Should you buy a house when you’re under 30?
Buying a home is a huge milestone on the way to achieving the American Dream, but when you’re under 30, is it always a good idea? Most people view home ownership at any age to be a reflection of financial stability and a wise investment. When you’re under 30, it’s especially admirable and a pretty good indication that you have your act together.
There’s plenty to consider when you want to buy a home at the tender age of twenty-something, though. You’re young in your career, still learning to manage your finances and facing the hard truth about life’s unpredictability. Let’s look at some things you should consider before you rent a U-Haul and move down the road to home ownership.
What are your long-term plans? Buying a home is not a spur-of-the-moment decision. If you expect a return on your investment, be prepared to stay put for at least five to seven years, as a rule of thumb. You should also be in a position of stability in terms of your career and be on a path to financial advancement.
Calculate your monthly expenses. Are you still digging yourself out of student loan debt? Is your credit card debt under control? How much is your car payment? If you already owe tens of thousands of dollars, compounding it with a mortgage may be spreading your financial responsibilities a little too thin. Be honest with yourself and don’t bite off more than you can chew.
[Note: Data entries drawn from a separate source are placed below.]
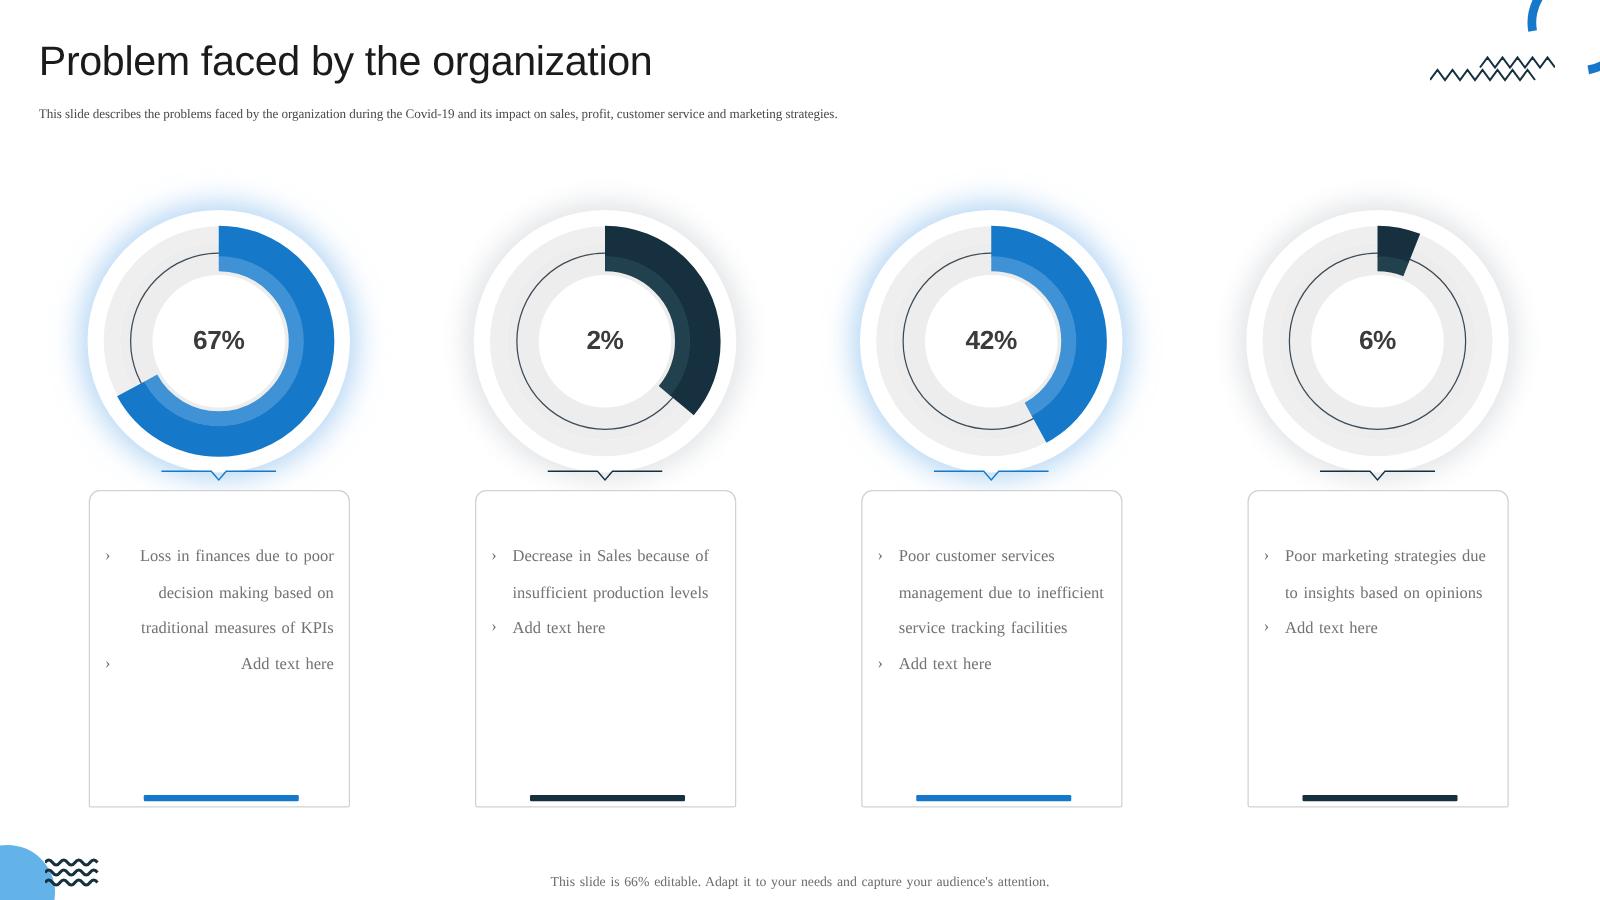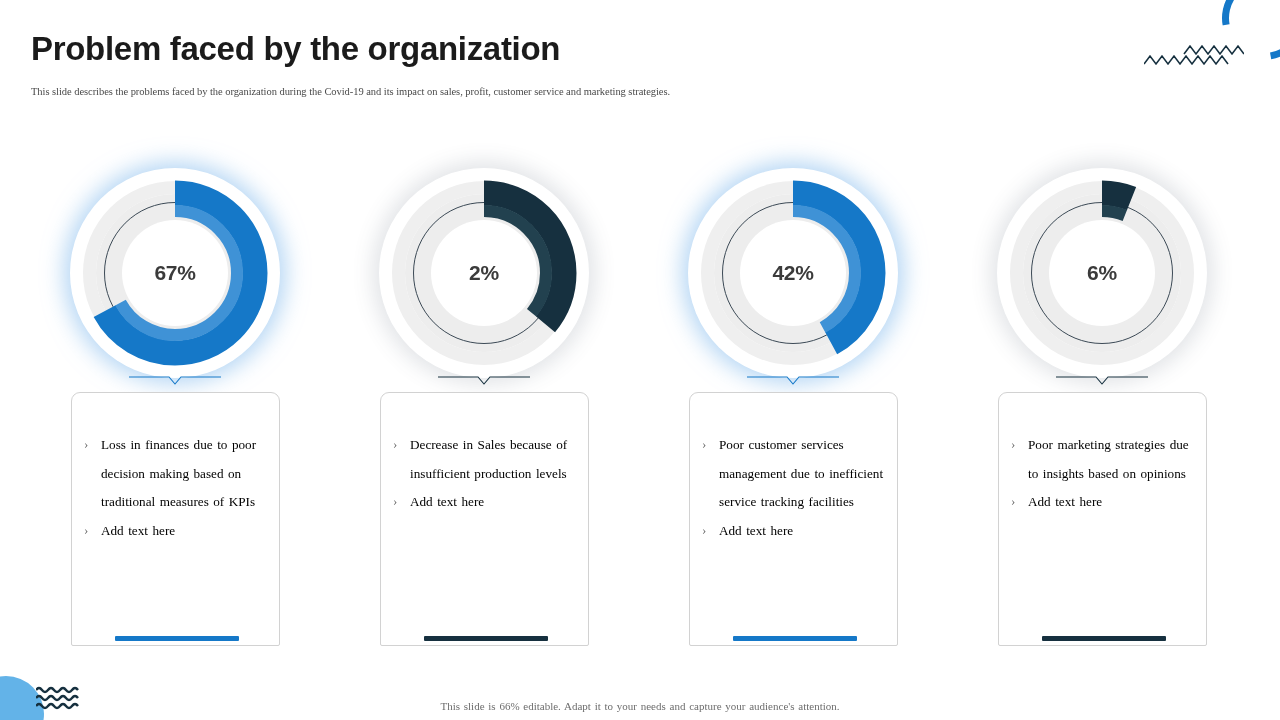--- a/index.html
+++ b/index.html
@@ -21,7 +21,7 @@
     position: absolute;
     left: 31px; top: 30px;
     font-size: 33px;
-    font-weight: 700;
+    font-weight: 400;
     color: #1b1b1b;
     letter-spacing: -0.3px;
     white-space: nowrap;

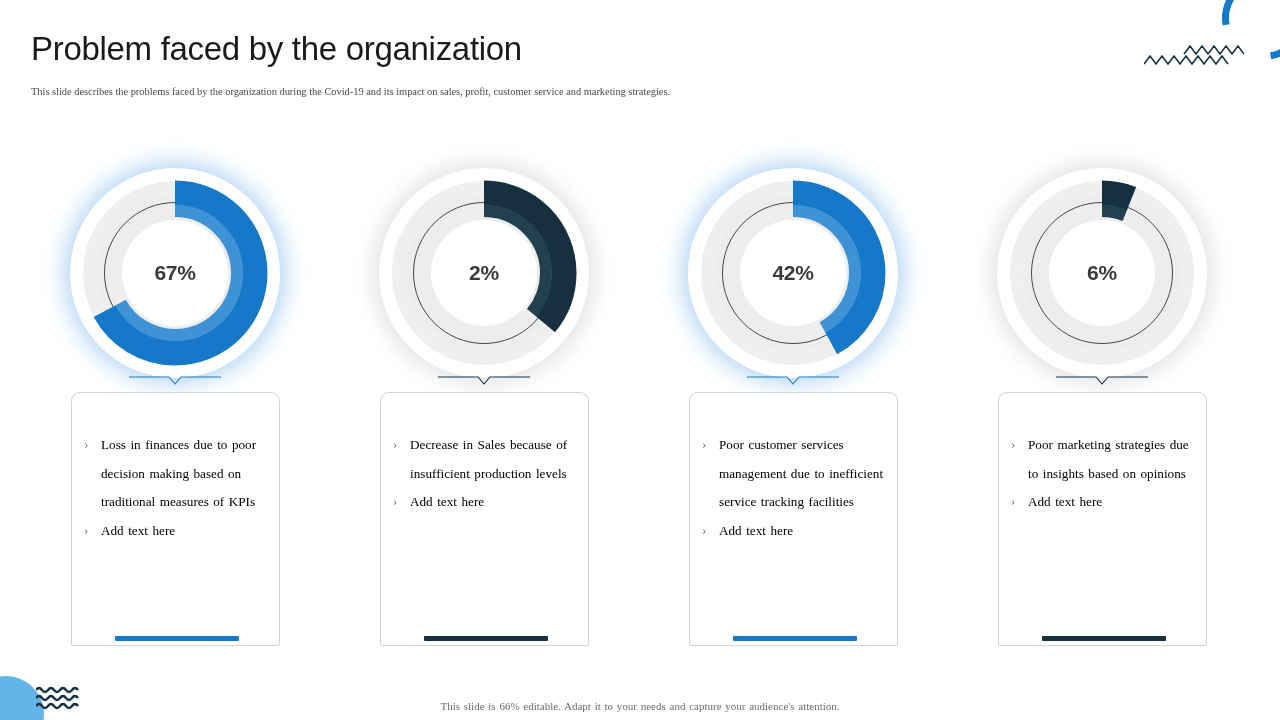--- a/index.html
+++ b/index.html
@@ -198,7 +198,7 @@
     </svg>
   </div>
 
-  <div class="col" style="left:20px;">
+  <div class="col" style="left:20px;text-align:right;">
     <div class="donut-wrap">
       <div class="glow blue"></div>
       <div class="ring-outer"></div>

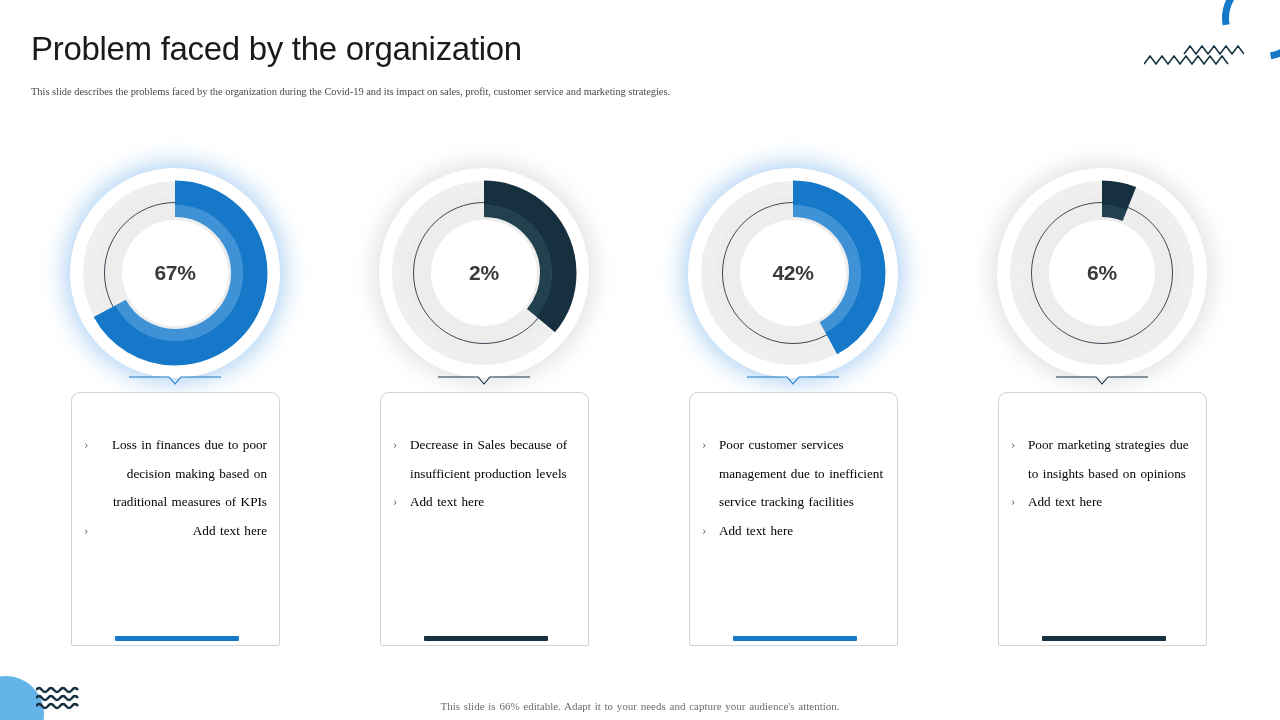--- a/index.html
+++ b/index.html
@@ -140,7 +140,7 @@
     position: relative;
     font-family: "Liberation Serif", serif;
     font-size: 13.2px;
-    color: #000000;
+    color: #737373;
     line-height: 28.6px;
     padding-left: 18px;
     margin: 0;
Are you able to purchase a home without exhausting your emergency fund? Your emergency fund is for unexpected costs. It’s critical that you have a financial cushion for surprise expenses that may otherwise devastate your finances. It’s even more important when you own a home. Costly home repairs are one reason, but if you’re laid off from your job or diagnosed with a serious illness, you’ll still need to continue to pay your mortgage and avoid foreclosure.
Can you afford to put down 20% and avoid Private Mortgage Insurance? Private mortgage insurance (PMI) protects the lender in the event your home falls into foreclosure. PMI usually ranges from 0.3% to 1.5% of the original loan amount per year, although it depends on the amount of your down payment and your credit score. Here’s a crazy thought: Put down 20% and avoid PMI altogether.
How’s your credit rating? Your credit score significantly impacts the interest rate on your home loan. Be sure to request a copy of your credit history before you apply for a mortgage. Review it and resolve any discrepancies. You might even think about taking some time to improve your score in order to secure a better interest rate.
How much do you know about mortgages? Rates may currently be at an all-time low, but you should still compare mortgage rates and talk to a trusted mortgage broker about loan options. There are first-time home-buyer loans, fixed and adjustable interest rates, and some that even offer down payment and closing cost assistance. They all have different features and requirements, so work with a knowledgeable broker who can find you the best deal.
Study the housing market before you buy. Is it a buyer or a seller’s market? You want to pay a fair price for your home, so make sure you’re not buying when houses are in high demand, and prices are inflated. Recognizing trends or changes in your local market could help you find a well-priced buying opportunity before anyone else.
Realize this won’t be your ultimate dream home. Your first home won’t likely be everything you want it to be, but a smart investment coupled with a few years of appreciation may lead you there. Seriously consider resale or rental value when choosing not only home features, but location as well.
Purchasing a home is a big deal, and it’s easy to get caught up in all the excitement. Consider these tips, take your time, and you’ll be sure to find your piece of the American Dream.